Reuven rents an apartment from Shimon (in Jerusalem) for a defined period of one year. There is a signed contract with start and end dates. The contract prohibits sub-letting without Shimon’s consent. Towards the end of the contract period Reuven asks to extend the contract for a further year. Shimon agrees and states explicitly that the extension must be for the full year, not less, just like the original written contract, as he will not be able to manage a change in tenants at any other time, as he lives outside Israel. All other conditions (including the rent) remain unchanged. There is no new written contract: the extension/renewal is left as a purely verbal agreement. Reuven makes three or four rent payments during the second year by depositing the rent payments into Shimon’s bank account. He then misses a month’s payment and Reuven protests. After 5 months, Reuven phones Shimon and says that he will be vacating the apartment in 2 weeks’ time, 6 months before the end of the ‘extension’ year. Shimon protests and says that he considers Reuven responsible for all remaining rent for the full year. Shimon gives Reuven the names of two potential new tenants who could ‘pick up’ the tenancy but neither turns out to want the apartment.
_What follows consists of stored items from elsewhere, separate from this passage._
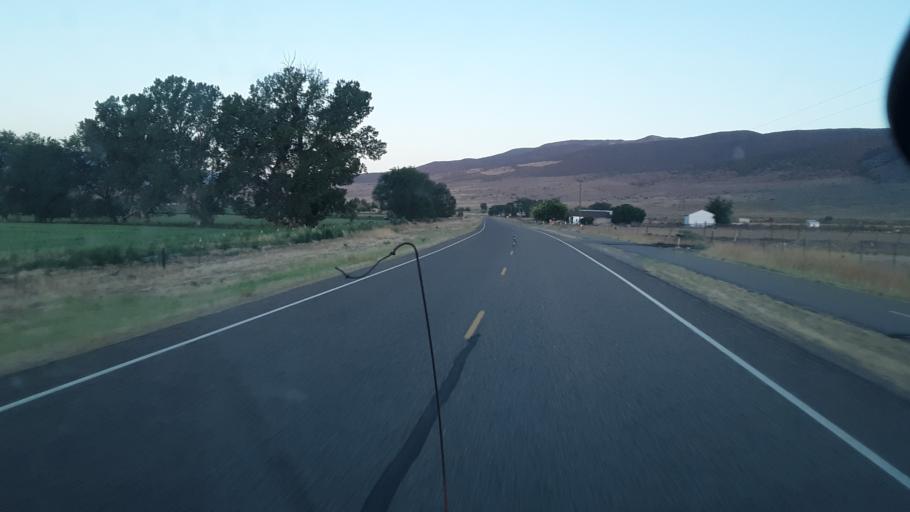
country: US
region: Utah
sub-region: Sevier County
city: Monroe
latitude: 38.6530
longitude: -112.2019
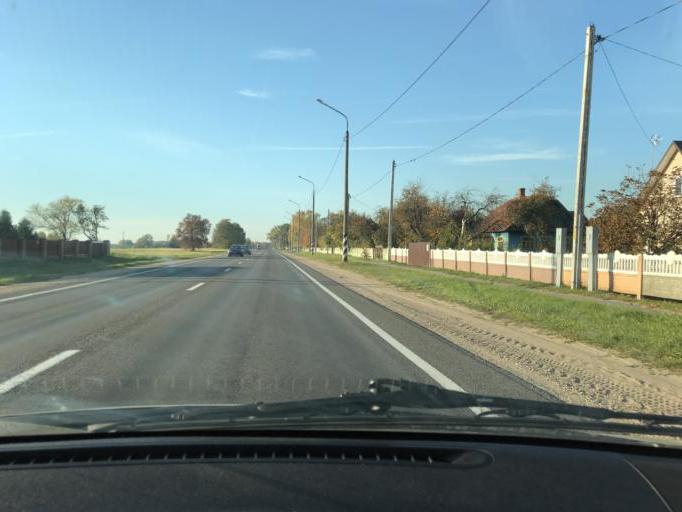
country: BY
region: Brest
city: Horad Kobryn
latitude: 52.2097
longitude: 24.5647
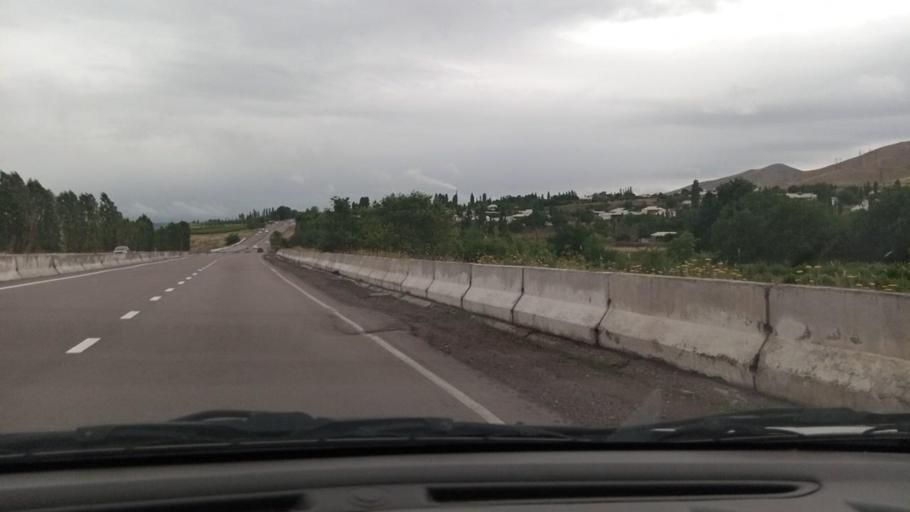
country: UZ
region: Toshkent
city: Angren
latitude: 40.9412
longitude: 69.9048
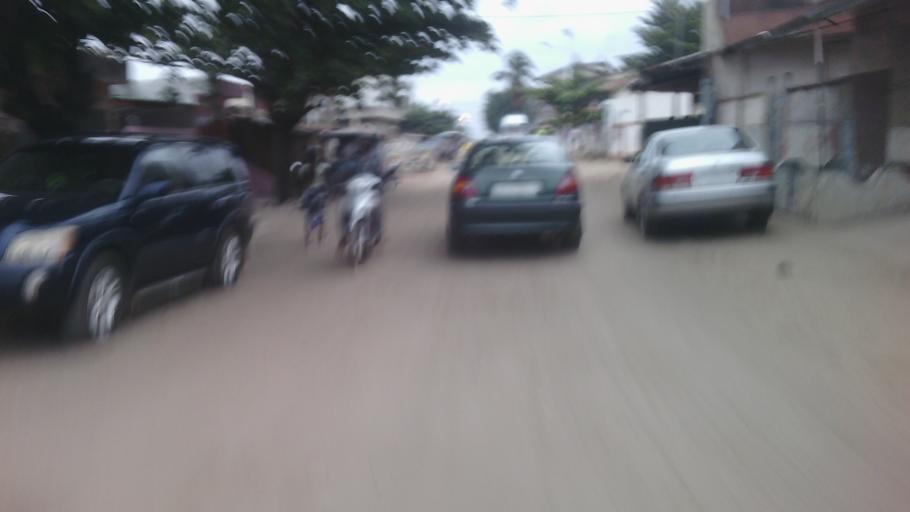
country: BJ
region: Atlantique
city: Abomey-Calavi
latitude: 6.3928
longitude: 2.3676
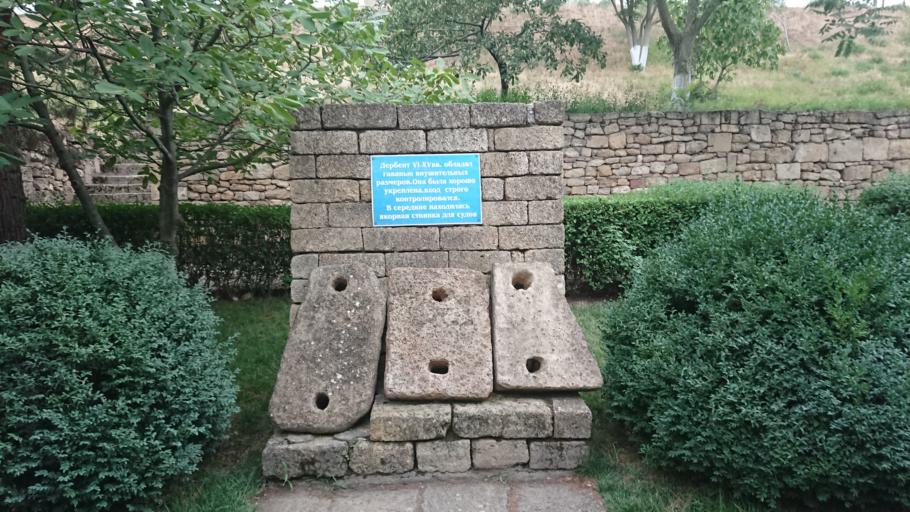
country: RU
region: Dagestan
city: Derbent
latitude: 42.0532
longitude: 48.2746
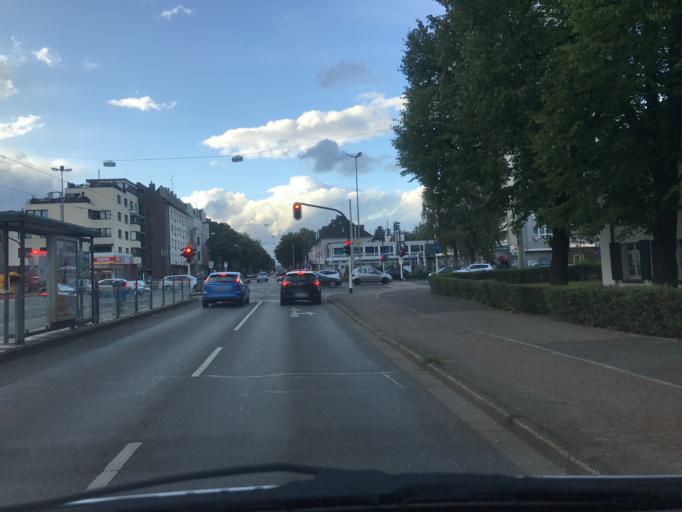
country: DE
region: North Rhine-Westphalia
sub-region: Regierungsbezirk Dusseldorf
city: Krefeld
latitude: 51.3162
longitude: 6.5767
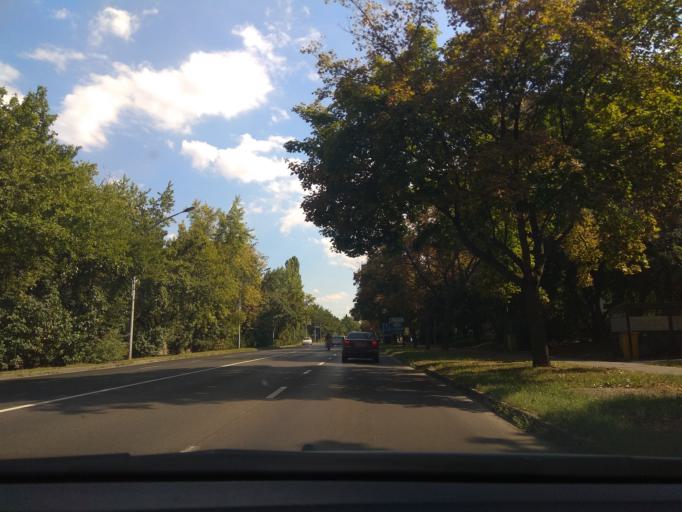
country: HU
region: Borsod-Abauj-Zemplen
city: Miskolc
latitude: 48.1187
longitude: 20.7887
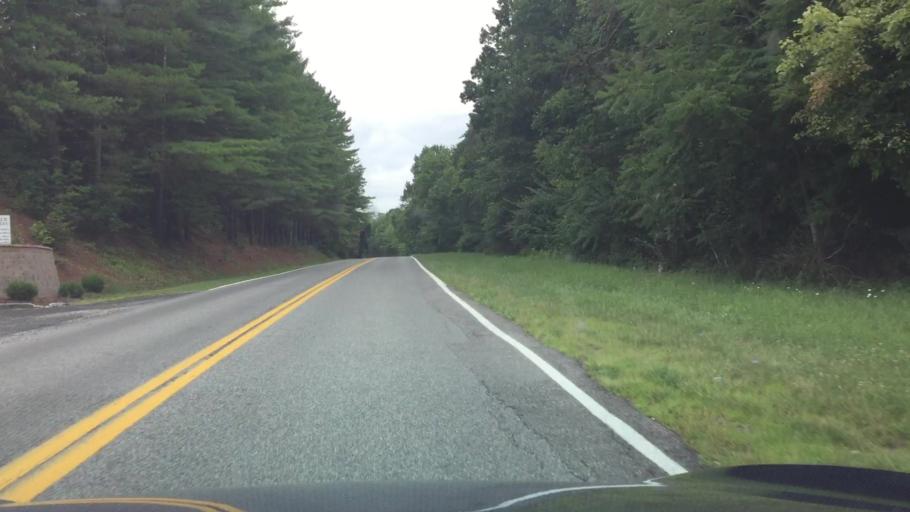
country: US
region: Virginia
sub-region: Pulaski County
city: Pulaski
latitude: 37.0205
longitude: -80.7306
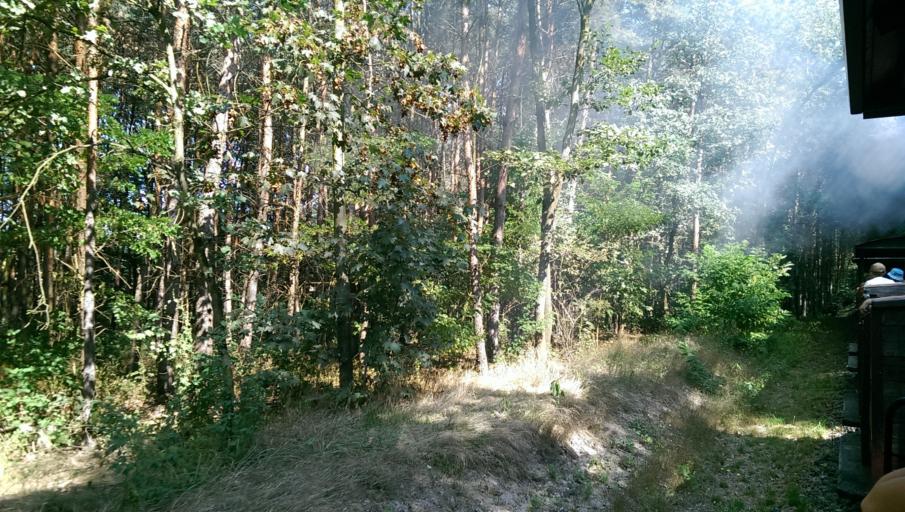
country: CZ
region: Central Bohemia
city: Stary Kolin
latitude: 50.0598
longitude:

The apartment stands empty for the remaining months of the agreement.

Reuven claims that in the absence of a written contract, there is actually no binding contract in place and he is free to terminate the tenancy without penalty.

Shimon claims that Reuven remains responsible for and obligated to pay the rent payments for the remainder of the year.

Who is correct?


Technically it should, and it sounds like you have a decent case to go to bais din with, but these things cannot really be known until both sides say their story.